Machine-readable electronics designs:

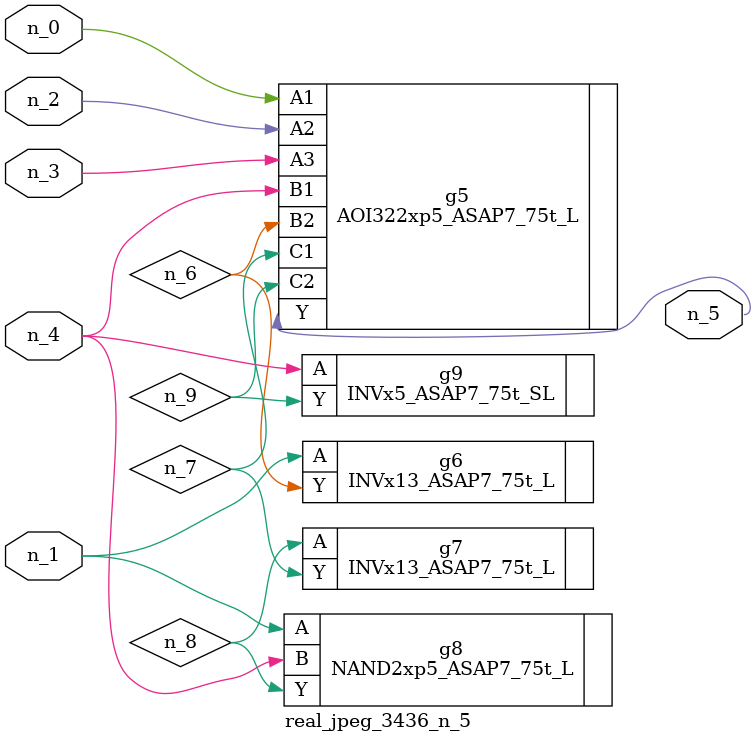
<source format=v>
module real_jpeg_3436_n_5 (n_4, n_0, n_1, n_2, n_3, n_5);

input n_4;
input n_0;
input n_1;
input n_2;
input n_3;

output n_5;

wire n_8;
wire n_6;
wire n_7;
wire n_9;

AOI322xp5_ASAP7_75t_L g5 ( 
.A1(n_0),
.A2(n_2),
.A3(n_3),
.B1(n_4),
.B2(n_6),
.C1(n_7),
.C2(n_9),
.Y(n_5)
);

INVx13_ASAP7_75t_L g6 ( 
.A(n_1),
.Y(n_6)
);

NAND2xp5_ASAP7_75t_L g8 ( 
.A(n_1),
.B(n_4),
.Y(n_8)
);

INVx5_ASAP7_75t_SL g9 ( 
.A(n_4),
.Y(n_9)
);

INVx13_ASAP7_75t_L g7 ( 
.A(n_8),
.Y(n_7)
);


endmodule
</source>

...

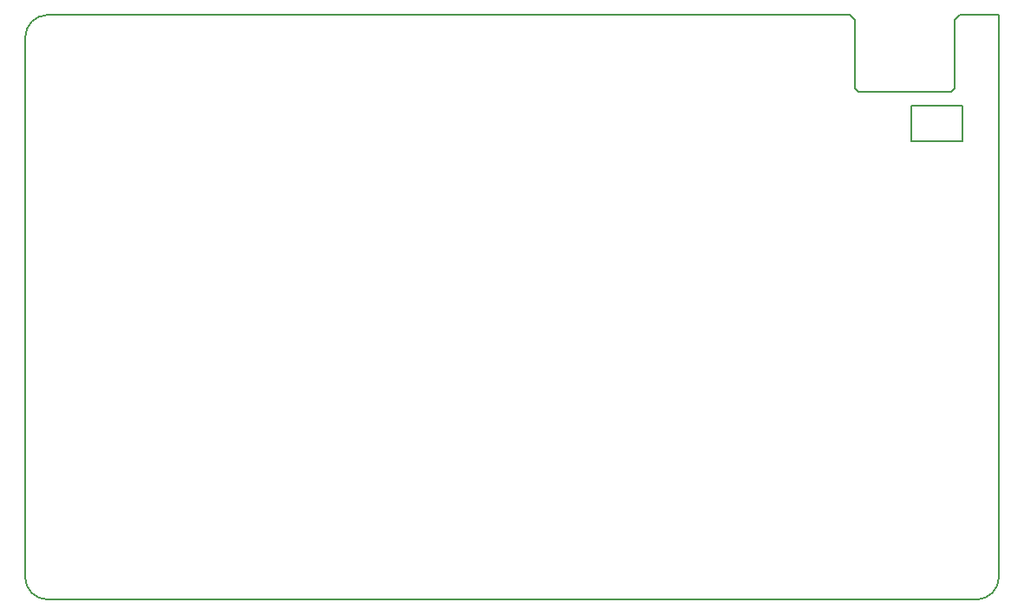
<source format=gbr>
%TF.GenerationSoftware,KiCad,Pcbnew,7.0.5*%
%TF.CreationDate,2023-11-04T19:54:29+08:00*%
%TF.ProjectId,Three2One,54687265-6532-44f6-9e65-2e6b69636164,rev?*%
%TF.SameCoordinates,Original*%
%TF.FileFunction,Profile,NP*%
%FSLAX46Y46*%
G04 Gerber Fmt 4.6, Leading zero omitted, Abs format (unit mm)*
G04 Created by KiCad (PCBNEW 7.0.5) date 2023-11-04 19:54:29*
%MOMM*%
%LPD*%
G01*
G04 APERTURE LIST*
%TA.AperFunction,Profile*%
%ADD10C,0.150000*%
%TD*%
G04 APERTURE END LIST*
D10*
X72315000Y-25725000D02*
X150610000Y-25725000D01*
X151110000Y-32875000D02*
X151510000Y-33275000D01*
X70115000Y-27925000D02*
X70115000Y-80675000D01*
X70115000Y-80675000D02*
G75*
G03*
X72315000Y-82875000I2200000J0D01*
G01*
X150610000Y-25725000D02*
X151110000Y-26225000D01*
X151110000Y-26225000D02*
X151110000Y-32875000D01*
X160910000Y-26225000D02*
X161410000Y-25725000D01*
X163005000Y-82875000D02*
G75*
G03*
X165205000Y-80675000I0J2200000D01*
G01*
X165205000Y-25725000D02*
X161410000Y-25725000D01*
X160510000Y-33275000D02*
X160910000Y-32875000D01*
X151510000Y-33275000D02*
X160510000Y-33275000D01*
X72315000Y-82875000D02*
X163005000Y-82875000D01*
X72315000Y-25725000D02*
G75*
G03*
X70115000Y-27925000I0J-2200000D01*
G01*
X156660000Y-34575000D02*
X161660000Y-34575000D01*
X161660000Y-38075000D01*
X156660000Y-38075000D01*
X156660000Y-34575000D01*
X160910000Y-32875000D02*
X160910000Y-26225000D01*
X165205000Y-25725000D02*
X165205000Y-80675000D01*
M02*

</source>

==

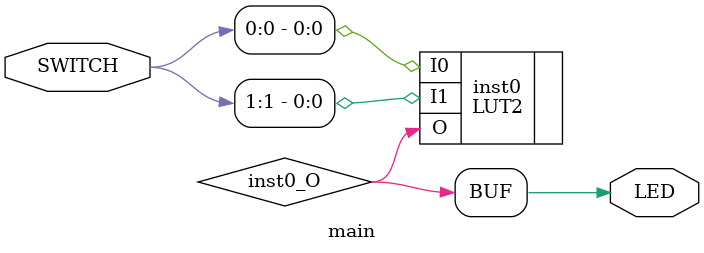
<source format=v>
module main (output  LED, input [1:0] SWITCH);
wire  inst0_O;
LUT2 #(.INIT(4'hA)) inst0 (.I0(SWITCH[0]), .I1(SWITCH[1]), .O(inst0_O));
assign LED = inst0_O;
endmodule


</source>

Task:
Tally the lines above containing "input". Answer with the count only.

Solved exercise:
6